Sai ogni volta che vedo tanti mafiosi che finiscono in carcere respiro meglio, mi sento più libero”.

Nei giorni scorsi con queste parole un mio giovane amico “tornato al Sud” da poco riaccende una speranza che cominciava a sopirsi.

Per chi come me, da anni, è abituato a vedere queste sanguisughe entrare e uscire dal carcere e, nonostante questo, continuare ad appestare l’aria di una terra che, per colpa loro, ha perso ogni fisionomia di civiltà e modernità, che ha intrapreso un declino economico e civile che è presumibile non si potrà invertire prima di dieci o venti anni, la speranza non è più un sentimento ma un impegno civile, attivo e quotidiano.

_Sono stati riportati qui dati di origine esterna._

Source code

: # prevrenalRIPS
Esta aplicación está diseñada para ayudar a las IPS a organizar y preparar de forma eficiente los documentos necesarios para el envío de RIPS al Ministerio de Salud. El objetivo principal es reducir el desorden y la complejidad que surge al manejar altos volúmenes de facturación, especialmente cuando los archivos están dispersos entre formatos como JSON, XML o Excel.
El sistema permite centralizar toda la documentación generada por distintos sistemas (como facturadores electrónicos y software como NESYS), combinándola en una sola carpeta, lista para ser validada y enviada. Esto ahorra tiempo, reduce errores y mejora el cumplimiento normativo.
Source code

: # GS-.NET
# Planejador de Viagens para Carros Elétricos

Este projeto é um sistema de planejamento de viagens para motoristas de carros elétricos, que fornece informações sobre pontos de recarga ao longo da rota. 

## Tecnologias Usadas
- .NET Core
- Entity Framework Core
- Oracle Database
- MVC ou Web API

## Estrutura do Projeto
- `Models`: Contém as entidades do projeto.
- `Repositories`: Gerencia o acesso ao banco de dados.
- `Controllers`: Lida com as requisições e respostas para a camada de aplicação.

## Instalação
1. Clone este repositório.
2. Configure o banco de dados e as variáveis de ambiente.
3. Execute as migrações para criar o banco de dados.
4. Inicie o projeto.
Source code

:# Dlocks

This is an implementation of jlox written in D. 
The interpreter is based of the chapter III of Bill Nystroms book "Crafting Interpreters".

Certo i mafiosi è meglio vederli in galera che fuori, su questo il mio amico non può immaginare quanto siamo d’accordo. In galera vorremmo però cominciare a vedere anche i tanti corrotti politici, imprenditori, dirigenti pubblici, sedicenti comunisti in odore di ‘ndrangheta, sedicenti massoni che lavorano solo al proprio bene personale, cattolici più fedeli alla Banca Vaticana che al Vangelo.

Tutta gente che ha, con complicità e collusioni, favorito l’estendersi di questo cancro sociale.

La ‘ndrangheta ha corrotto l’economica e la società i suoi complici hanno corrotto le coscienze della gente che ha visto affermarsi “l’inutilità dell’essere onesti”.

Per fortuna adesso arrivano le gerarchie ecclesiastiche (che facendosi scudo di tanti cristiani liberi, ed impegnati) acriticamente si accinge a riprovare a formare una nuova classe politica calabrese.

Quella che si è formata, negli ultimi 60 anni, negli oratori, nelle parrocchie, nei college esclusivi finanziati dalla collettività, non gli è venuta tanto bene. Speriamo che la prossima si dimostri almeno più decente.

Intanto che aspettiamo questo miracolo non ci resta che continuare con il nostro, anche piccolo, impegno di resistenza civile per non spegnere la speranza.